◆ **WHAT THE EXERCISE ASKS**
The required result is an exact copy of the lines beginning at the line that contains "Outlined on this" and ending at the last line of the material below.

◆ **DATA SECTION**
---
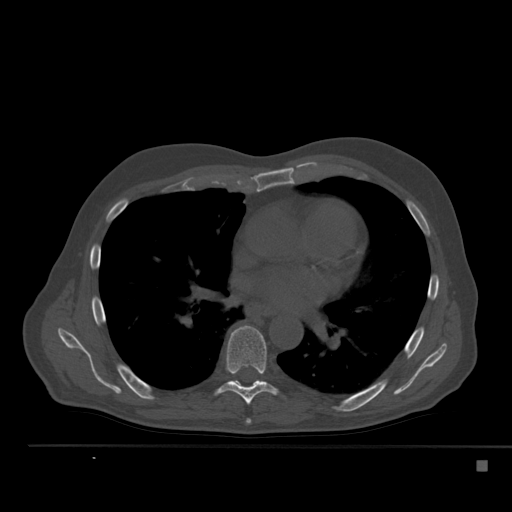
CT including the spine, one axial slice. Slice 327 of 517 in the series (ordered by position). 120 kVp. Bone window (W 1800 / L 400 HU). 1.5 mm slice thickness. 512 × 512 image matrix, field of view 408 × 408 mm. Male patient, age 70 years. Case-level facts recorded for this patient, not image findings: primary cancer: renal.
Outlined on this slice (semi-automatically segmented with operator editing):
- T6 vertebra: box from (x=246, y=419) to (x=251, y=424) px
- T7 vertebra: (x=216, y=325)–(x=278, y=405)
---
◆ **SOLUTION FOR THIS PROBLEM**
Outlined on this slice (semi-automatically segmented with operator editing):
- T6 vertebra: box from (x=246, y=419) to (x=251, y=424) px
- T7 vertebra: (x=216, y=325)–(x=278, y=405)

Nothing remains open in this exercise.